Recycled Crust in the Mantle: Is High-Ni Olivine the Smoking Gun or a Red Herring?

It is widely accepted that small amounts of recycled crustal components are present in some mantle-derived mafic and ultramafic magmas. This concept is supported by many isotopic and trace element studies of basalts, picrites and komatiites in the last 30 years. Recently Sobolev et al. [1,2] used olivine compositions such as Ni content and Mn/Fe ratio to demonstrate that the amounts of the recycled crustal component (i.e. pyroxenite) in these mantle-derived melts are much larger than previously appreciated. Their calculations show that the pyroxenite-derived component varies mostly between 40 and 80% for Hawaiian shield basalts and Siberian flood basalts, and mostly between 10 and 40% for mid-ocean ridge basalts and Archean komatiities. However, a critical test using olivine-liquid Mg-Fe equilibrium that was overlooked by Sobolev et al. [1,2] reveals that mixing of the two end-members (pyroxenite-derived and peridotite-derived melts) that were used in their models cannot generate the parental melts for the above natural samples. Such a discrepancy prompts us to reexamine the conventional view of a peridotite-dominant source for the Hawaiian shield basalts. This hypothesis has been criticized recently by many people because the contents of Ni in olivine phenocrysts in the basalts are significantly higher than mantle olivines in associated peridotite xenoliths and because total pressure has little effect on olivine-liquid Ni partition coefficient (DNi).
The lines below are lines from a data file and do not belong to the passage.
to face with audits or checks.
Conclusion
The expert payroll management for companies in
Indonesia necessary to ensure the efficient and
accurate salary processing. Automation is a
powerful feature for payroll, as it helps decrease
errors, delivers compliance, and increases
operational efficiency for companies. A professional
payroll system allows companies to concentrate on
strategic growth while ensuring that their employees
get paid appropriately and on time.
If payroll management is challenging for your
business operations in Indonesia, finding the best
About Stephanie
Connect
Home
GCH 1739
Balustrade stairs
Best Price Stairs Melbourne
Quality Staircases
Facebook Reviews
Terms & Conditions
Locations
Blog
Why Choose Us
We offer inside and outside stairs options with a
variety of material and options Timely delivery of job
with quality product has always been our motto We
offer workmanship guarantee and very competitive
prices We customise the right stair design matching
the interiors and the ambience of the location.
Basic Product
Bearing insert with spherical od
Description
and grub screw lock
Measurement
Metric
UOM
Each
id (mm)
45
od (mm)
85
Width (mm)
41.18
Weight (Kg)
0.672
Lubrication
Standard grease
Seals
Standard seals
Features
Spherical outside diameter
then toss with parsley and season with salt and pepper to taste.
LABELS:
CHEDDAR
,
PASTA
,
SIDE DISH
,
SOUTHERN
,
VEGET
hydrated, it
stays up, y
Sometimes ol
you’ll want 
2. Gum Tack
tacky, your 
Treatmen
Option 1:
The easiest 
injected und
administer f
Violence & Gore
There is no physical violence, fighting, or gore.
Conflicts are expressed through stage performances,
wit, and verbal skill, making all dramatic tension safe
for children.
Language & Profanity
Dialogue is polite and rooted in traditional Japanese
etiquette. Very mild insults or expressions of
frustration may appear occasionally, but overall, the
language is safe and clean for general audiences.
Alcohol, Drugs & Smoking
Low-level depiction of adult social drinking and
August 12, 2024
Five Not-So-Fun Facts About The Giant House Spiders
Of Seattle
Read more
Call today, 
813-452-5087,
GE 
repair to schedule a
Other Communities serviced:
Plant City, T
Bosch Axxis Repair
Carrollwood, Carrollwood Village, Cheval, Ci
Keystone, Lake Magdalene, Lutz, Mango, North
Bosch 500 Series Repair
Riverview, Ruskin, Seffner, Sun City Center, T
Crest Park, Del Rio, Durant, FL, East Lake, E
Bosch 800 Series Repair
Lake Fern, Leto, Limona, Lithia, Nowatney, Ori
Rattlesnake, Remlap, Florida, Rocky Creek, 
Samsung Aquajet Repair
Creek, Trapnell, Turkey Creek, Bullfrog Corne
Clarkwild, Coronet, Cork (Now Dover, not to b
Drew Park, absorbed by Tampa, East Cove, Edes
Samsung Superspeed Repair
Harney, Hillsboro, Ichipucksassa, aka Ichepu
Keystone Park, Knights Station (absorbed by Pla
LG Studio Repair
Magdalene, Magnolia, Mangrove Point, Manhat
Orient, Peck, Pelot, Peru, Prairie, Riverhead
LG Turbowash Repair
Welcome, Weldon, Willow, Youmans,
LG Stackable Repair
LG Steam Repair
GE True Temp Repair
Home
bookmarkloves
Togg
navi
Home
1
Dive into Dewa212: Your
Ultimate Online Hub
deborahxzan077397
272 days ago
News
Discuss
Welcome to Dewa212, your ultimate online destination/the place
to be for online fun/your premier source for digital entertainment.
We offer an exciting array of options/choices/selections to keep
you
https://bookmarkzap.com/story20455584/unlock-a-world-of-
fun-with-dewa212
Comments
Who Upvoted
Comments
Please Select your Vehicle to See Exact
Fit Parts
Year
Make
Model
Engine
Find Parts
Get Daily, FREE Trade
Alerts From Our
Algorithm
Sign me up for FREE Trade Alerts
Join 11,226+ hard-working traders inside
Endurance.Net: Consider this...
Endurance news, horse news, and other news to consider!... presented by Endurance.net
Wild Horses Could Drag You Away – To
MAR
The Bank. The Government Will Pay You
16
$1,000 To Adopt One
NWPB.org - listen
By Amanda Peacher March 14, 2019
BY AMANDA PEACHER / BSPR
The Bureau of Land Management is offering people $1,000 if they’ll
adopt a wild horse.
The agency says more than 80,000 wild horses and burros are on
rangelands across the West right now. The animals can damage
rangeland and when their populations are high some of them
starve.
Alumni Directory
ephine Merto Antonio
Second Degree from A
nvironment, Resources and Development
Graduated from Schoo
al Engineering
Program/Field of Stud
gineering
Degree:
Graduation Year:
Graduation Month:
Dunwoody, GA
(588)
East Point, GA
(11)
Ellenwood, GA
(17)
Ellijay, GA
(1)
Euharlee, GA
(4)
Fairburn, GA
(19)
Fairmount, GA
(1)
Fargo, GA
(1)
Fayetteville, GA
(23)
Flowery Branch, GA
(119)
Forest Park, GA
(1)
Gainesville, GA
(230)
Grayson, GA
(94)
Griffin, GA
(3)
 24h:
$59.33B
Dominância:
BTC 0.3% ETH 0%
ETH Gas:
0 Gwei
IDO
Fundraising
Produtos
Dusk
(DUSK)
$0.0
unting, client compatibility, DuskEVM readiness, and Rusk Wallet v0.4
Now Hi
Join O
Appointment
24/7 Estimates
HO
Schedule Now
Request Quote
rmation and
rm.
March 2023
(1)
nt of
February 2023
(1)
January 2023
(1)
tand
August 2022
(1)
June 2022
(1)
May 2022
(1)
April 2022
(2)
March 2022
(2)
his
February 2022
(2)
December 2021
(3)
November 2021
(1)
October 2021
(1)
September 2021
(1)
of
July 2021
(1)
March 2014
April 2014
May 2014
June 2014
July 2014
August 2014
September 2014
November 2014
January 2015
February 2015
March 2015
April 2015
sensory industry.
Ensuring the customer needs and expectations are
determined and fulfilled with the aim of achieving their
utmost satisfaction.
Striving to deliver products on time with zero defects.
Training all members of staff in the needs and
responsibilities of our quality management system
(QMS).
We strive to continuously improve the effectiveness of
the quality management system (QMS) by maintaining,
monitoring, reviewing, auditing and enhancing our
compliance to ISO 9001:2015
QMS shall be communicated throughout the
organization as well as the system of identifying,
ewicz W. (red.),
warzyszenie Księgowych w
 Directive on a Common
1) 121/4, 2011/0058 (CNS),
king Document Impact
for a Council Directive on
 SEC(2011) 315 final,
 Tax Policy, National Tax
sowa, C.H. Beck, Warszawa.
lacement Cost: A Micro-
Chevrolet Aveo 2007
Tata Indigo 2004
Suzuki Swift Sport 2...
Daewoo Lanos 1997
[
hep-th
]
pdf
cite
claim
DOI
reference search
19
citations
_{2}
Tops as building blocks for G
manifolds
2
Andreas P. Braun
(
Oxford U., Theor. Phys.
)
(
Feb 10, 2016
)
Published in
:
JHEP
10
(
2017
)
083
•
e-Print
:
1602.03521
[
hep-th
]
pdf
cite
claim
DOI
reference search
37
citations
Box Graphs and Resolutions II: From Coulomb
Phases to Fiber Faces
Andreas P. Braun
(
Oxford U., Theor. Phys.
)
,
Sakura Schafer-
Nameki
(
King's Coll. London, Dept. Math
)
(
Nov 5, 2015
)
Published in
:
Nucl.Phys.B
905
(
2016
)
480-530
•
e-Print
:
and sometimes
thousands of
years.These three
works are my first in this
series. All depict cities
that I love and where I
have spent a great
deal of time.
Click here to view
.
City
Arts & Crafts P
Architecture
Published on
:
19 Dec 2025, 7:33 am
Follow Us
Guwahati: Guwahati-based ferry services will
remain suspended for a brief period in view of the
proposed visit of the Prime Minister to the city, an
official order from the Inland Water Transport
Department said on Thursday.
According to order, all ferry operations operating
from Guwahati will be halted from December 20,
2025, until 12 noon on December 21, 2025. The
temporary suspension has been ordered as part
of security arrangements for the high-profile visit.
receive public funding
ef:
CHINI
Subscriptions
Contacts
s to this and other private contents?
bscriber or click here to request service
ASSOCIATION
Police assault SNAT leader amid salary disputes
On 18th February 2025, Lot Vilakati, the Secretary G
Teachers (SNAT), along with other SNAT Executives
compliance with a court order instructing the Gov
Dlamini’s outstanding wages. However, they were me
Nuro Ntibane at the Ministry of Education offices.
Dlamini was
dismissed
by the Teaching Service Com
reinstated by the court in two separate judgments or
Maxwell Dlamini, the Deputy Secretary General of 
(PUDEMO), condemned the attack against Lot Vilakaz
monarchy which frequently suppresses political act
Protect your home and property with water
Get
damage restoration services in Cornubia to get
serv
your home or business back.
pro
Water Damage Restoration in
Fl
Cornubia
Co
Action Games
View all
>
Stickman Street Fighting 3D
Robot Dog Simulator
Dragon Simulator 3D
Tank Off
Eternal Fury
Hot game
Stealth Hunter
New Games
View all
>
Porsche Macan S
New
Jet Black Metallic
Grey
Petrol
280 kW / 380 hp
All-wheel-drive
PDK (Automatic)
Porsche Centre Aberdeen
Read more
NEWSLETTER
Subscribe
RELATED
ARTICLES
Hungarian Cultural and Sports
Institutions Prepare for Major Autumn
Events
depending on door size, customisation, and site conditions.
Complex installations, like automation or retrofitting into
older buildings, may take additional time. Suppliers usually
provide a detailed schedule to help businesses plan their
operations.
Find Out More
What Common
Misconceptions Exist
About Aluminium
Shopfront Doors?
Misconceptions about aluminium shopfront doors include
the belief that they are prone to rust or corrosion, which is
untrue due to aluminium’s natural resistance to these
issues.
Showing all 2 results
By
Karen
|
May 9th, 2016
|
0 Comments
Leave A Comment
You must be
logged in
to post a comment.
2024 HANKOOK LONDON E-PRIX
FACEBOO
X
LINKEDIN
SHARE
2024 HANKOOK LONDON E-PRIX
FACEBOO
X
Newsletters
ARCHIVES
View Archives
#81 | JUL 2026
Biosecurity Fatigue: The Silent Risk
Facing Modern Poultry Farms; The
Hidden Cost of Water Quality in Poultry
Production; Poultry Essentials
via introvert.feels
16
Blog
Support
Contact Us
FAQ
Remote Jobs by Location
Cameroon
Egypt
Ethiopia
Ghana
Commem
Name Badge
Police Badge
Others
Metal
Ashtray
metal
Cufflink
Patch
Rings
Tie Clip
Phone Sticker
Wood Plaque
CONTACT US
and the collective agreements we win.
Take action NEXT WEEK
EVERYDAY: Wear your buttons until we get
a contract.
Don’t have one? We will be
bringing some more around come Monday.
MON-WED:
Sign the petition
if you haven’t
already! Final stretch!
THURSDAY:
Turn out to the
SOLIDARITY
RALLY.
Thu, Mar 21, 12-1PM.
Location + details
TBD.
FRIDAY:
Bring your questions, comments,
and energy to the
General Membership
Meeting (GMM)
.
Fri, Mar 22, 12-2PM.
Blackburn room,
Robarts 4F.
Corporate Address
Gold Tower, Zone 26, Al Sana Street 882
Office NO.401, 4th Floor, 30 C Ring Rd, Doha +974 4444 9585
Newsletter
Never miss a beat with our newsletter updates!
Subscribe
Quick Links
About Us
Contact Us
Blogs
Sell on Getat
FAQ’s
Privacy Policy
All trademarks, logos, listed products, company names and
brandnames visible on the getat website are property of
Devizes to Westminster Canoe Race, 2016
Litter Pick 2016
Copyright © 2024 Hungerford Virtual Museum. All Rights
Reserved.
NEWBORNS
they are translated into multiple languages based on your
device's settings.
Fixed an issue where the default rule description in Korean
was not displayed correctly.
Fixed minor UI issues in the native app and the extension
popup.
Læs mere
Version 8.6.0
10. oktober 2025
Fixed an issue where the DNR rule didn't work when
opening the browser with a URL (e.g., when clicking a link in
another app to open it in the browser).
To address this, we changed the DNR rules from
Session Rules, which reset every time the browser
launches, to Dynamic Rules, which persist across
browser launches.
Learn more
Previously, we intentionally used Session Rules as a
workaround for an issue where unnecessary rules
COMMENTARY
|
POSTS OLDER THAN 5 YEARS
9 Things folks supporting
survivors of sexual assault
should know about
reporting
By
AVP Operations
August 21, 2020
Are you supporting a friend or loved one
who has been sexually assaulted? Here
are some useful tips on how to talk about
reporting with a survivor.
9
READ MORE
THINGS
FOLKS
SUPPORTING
What has not been generally considered is that the depth of olivine crystallization/equilibration has a negative effect on olivine Ni content because DNi is negatively correlated with melt temperature which decreases during adiabatic ascent. To evaluate such an effect quantitatively we have used all available experimental results of Ni partitioning between olivine and liquid to construct a robust empirical equation for DNi based on melt composition and temperature. The results of our calculations indicate that the contrasting Ni contents between mantle olivines and olivine phenocrysts in the Hawaiian shield basalts can be explained by variation in their crystallization/equilibration temperatures at different depths. [1] Sobolev et al. (2005) Nature 434, 590-597. [2] Sobolev et al. (2007) Science 316, 412-417.